SOURCE DOCUMENT START

It was one of the last sentences Jesus spoke to His disciples before His crucifixion. A warning—and a promise:
“These things I have spoken to you, that in Me you may have peace. In the world you will have tribulation; but be of good cheer, I have overcome the world” (John 16:33).
Jesus wanted His disciples to understand that trials were coming. The god of this age was going to try and break them, to sift them like wheat—and yet, at the same time, they were to take comfort in knowing that, through His own death, Jesus was about to destroy “him who had the power of death, that is, the devil” (Hebrews 2:14).
Earlier that evening, the disciples had taken the Passover with Christ. He’d broken the bread and told them it was His body. He’d poured the wine and told them it was His blood.
Broken… for them. Poured out… for them.
He’d also washed their feet—the Lord of creation, performing the role of a servant—and explained, “I have given you an example, that you should do as I have done to you” (John 13:15).
And so we do. Year after year we come together to follow the Teacher’s example. We wash each other’s feet, we eat the bread, we drink the wine, and we reflect on the price that was paid for our peace: the wounds. The bruises. The stripes.
Then we sing a hymn and go home.
We go home and, gradually, the rhythm of the world catches back up with us. The next day, there’s work to be done. There are meals to make, chores to do, responsibilities to consider. We do our best to remain aware of what God has done for us, but life keeps moving—and without fail, it will attempt to pull you inch by imperceptible inch back into its unceasing and undirected flow. Dulling your focus. Distracting you from the things that matter.
But it’s not really “life” doing all that, is it?
Of course it isn’t.
Passover refocuses our attention on the undeserved gifts of peace and salvation given to us by the sacrifice of our Brother. But you face an enemy who would rip that from your grasp if it was in his power—an enemy eager to see you burned to ash in the second death, to have your spiritual potential stamped out and destroyed forever. The moment you leave the Passover service this year, he’ll be looking for ways to wear you down—to whittle down your resistance until you lose the will to continue.
You can’t let him do that.
Eternity is on the line.
Which is why, this Passover, we will go on the offensive. We will not allow this to be a Passover of passivity, of quietly returning to old habits and old ways. We will wash the feet of our brethren, our comrades in arms. We will eat the bread and drink the wine, we will give thanks for the divine strength that enabled us to put the old man to death and that opened the door to our salvation, and then we will take up arms.

SOURCE DOCUMENT END
MATERIAL SHOWN START

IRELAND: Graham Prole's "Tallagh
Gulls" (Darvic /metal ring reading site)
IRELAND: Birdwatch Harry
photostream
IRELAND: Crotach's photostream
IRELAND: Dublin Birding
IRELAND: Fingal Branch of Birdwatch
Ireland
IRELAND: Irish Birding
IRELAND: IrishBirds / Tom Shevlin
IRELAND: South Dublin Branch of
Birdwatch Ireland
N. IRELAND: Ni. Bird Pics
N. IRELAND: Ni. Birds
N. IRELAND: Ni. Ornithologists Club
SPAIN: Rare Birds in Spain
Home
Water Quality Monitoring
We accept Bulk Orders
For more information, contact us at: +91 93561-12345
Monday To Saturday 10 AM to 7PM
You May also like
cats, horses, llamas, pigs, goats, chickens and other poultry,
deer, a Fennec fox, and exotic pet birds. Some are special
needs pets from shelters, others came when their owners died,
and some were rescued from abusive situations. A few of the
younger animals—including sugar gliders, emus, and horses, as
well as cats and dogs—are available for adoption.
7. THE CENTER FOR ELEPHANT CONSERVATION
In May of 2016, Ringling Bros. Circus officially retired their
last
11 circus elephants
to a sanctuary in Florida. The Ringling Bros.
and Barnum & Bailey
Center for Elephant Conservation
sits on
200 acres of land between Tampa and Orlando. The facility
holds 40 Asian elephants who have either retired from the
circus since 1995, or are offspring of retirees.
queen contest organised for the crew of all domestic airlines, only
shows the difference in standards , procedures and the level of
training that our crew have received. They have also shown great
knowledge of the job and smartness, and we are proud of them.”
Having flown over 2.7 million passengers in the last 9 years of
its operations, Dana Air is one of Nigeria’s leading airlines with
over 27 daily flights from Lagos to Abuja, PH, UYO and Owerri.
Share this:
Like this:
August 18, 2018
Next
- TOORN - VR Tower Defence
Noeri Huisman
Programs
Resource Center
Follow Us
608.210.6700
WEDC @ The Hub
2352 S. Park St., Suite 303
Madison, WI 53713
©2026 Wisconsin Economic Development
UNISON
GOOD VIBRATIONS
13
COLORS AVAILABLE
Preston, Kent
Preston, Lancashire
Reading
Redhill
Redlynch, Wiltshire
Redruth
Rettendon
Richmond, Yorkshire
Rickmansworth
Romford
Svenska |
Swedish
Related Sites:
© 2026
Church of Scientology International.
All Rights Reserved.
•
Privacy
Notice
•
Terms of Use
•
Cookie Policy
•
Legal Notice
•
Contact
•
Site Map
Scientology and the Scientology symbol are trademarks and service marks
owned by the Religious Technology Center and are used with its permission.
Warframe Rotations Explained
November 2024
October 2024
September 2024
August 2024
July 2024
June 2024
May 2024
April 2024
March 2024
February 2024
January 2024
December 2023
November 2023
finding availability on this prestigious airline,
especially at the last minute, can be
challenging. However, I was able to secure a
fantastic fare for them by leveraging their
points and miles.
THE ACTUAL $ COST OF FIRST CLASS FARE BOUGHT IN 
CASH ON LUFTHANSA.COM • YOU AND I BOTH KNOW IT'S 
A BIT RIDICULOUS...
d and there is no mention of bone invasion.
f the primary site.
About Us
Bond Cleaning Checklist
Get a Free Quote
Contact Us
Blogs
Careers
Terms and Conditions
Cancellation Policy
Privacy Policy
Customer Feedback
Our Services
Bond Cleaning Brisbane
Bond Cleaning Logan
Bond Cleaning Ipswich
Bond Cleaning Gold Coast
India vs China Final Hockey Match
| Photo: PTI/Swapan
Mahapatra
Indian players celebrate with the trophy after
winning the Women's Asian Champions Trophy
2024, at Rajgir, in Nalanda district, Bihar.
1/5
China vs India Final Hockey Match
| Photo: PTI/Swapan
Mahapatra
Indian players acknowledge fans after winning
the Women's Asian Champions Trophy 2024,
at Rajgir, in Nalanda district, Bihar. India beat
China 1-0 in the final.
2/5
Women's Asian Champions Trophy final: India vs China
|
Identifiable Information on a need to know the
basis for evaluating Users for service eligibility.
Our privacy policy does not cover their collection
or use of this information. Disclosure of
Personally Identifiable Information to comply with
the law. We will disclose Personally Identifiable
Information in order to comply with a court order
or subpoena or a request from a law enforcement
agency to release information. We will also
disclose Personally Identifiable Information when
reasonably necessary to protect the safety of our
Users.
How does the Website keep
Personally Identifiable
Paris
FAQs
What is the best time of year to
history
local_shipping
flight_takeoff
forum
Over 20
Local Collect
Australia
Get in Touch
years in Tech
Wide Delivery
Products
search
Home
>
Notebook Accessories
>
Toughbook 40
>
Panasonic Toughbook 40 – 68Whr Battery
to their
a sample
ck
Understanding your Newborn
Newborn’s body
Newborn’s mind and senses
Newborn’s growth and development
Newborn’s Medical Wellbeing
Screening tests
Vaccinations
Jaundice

MATERIAL SHOWN END

**WHAT YOU NEED TO DO**. Pick up the piece on Passover and spiritual warfare right after its final sentence and write what comes next.

**TASK OUTPUT**.
Our adversary has been warring with the people of God for thousands of years. He has employed deception and subterfuge, brute force and drawn-out attrition. He has besieged us and sought out our weakest points, pummeling us mercilessly until we are tempted to roll over and take it.
Not this time.
NOT. THIS. TIME.
This time, we fight back. We hold our own. We equip the armor God has given us, and we go on the offensive. We take back the territory Satan has stolen from us. We tear down his strongholds and give him no quarter. No footholds. No compliance. We find his every hiding place in our lives, every fortification where he feels safe and secure, and with the power God has given us, we drive him out.
When we walk out of the doors of the Passover service, wherever we are, we’ll be walking back into an ancient war against an enemy far stronger than ourselves.
But we won’t be walking out alone. We’ll be walking out alongside brothers and sisters—fellow soldiers, armed and equipped to face what’s coming. We’ll be marching under the banner of the Lord of Hosts, God Most High, “from whom the whole family in heaven and earth is named” (Ephesians 3:15).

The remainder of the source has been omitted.